Task objective –
Copy the part of the aquarium forum thread that begins at the words "It's not entirely" and stops after "any new bba.", swapping "bba" for "black beard algae" wherever it appears.

I've got an Eheim Pro II with a drilled intake and outlet on opposite sides of the tank about 3 inches down from the surface. The Eheim moves about 300 gallons an hour. I supplement that with a small 75 gph circulation pump that is at the same level as the intake and the outflow from the filter. The affect is that if you were looking down at the top of the tank you would notice a nice counter clockwise flow within the tank.

----------

gonzo.pete,

It's not entirely algae free. I've got a small outbreak of bba that I'm working on with water changes, floating plants, Siamese Algae Eaters, fancy guppies (yes, they seem to eat bba) and I'm using a hypo to dose small amounts of Excel directly onto the affected areas. I've pretty much got it in check at this point and I'm not seeing any new bba.

A huge huge help to keeping the algae down has been the floating plants.









I'm using Salvinia and Red Root floaters. The tank also has about 20 - 30 cherry shrimp , 4 different types of snails (many), 5 SAE's, an insane pack of 4 Coreys and about 30 fancy guppies (more seem to be arriving every week).


----------



## lauraleellbp

Looks Awesome!:fish: 

So nice to see such lush growth in a low tech tank :thumbsup: 

The Red root floater is looking beautiful- I hope mine does 1/2 as good a job as yours seems to be.


----------



## erthlng

LauraLee,

Thank you. It's a work in progress.

I'm enjoying the continuous balancing act that seems to take place between lighting and water and temp and fish and plants. Getting it stable, growing and mostly algae free would be fantastic. I hope I'm close to that. 

What I've got so far would not have been possible without all the information I've been able to gather from this forum.

Data extract –
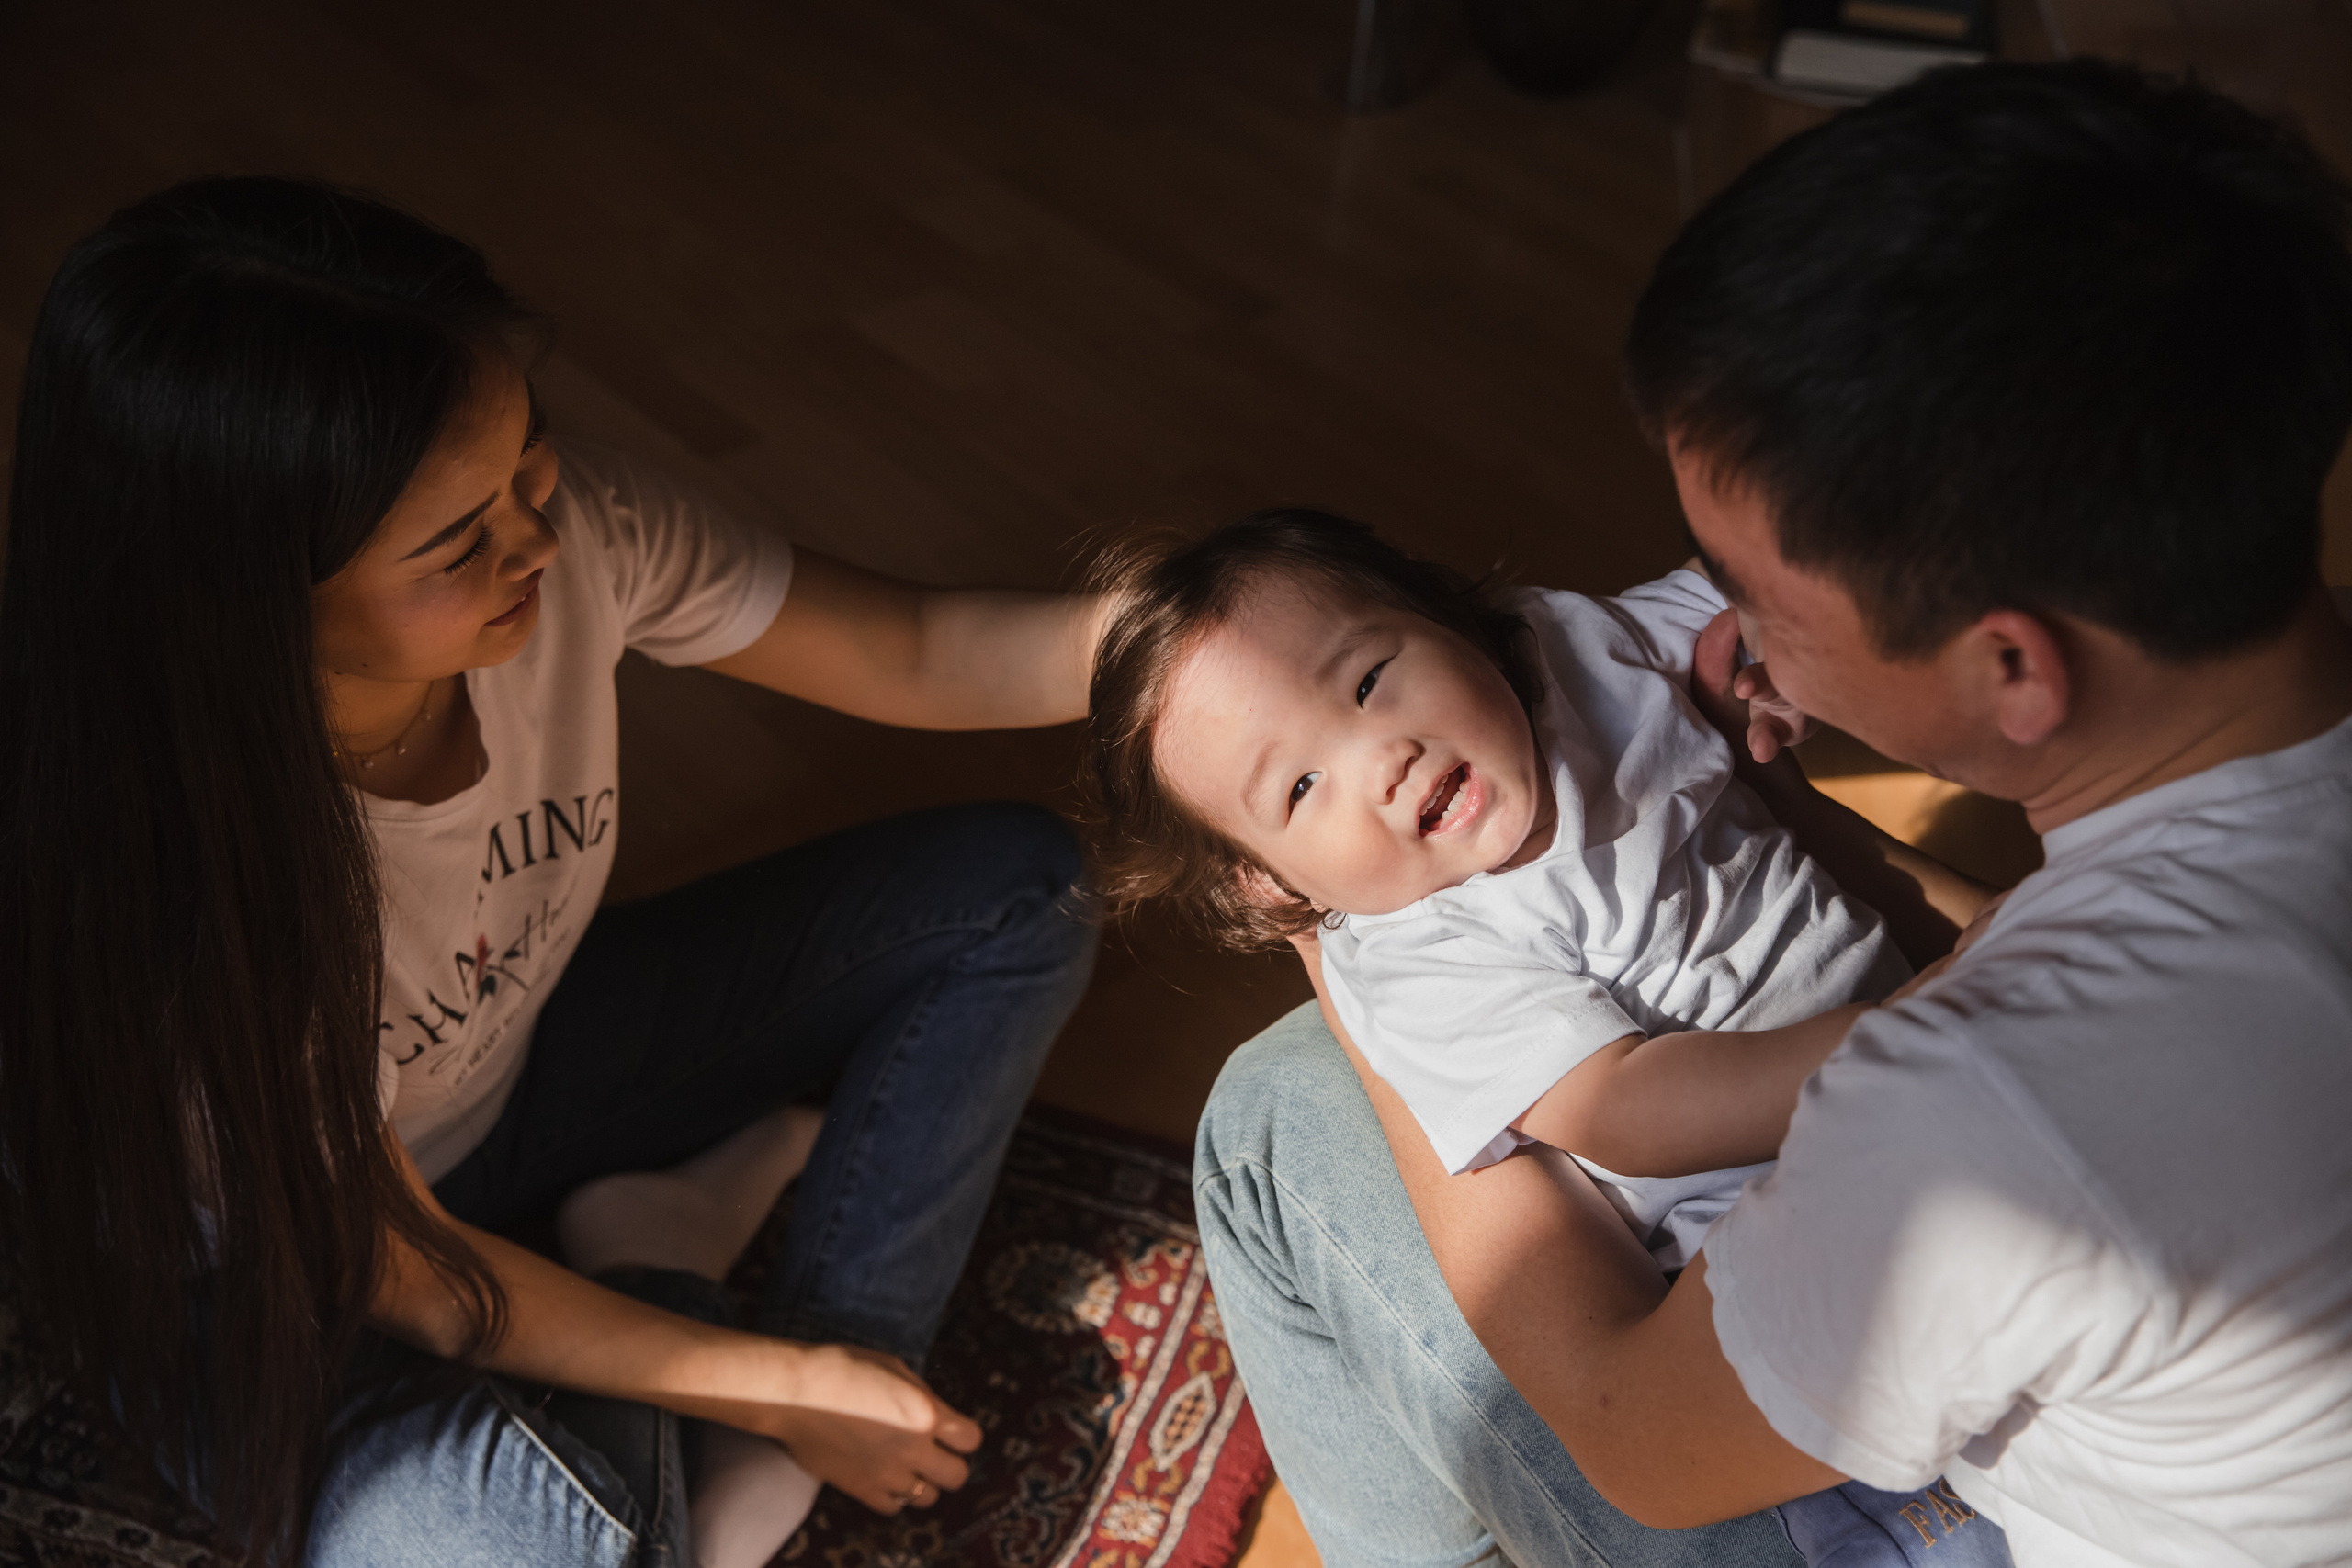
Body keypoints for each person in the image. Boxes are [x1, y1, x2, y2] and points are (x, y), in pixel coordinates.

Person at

Completed exercise –
It's not entirely algae free. I've got a small outbreak of black beard algae that I'm working on with water changes, floating plants, Siamese Algae Eaters, fancy guppies (yes, they seem to eat black beard algae) and I'm using a hypo to dose small amounts of Excel directly onto the affected areas. I've pretty much got it in check at this point and I'm not seeing any new black beard algae.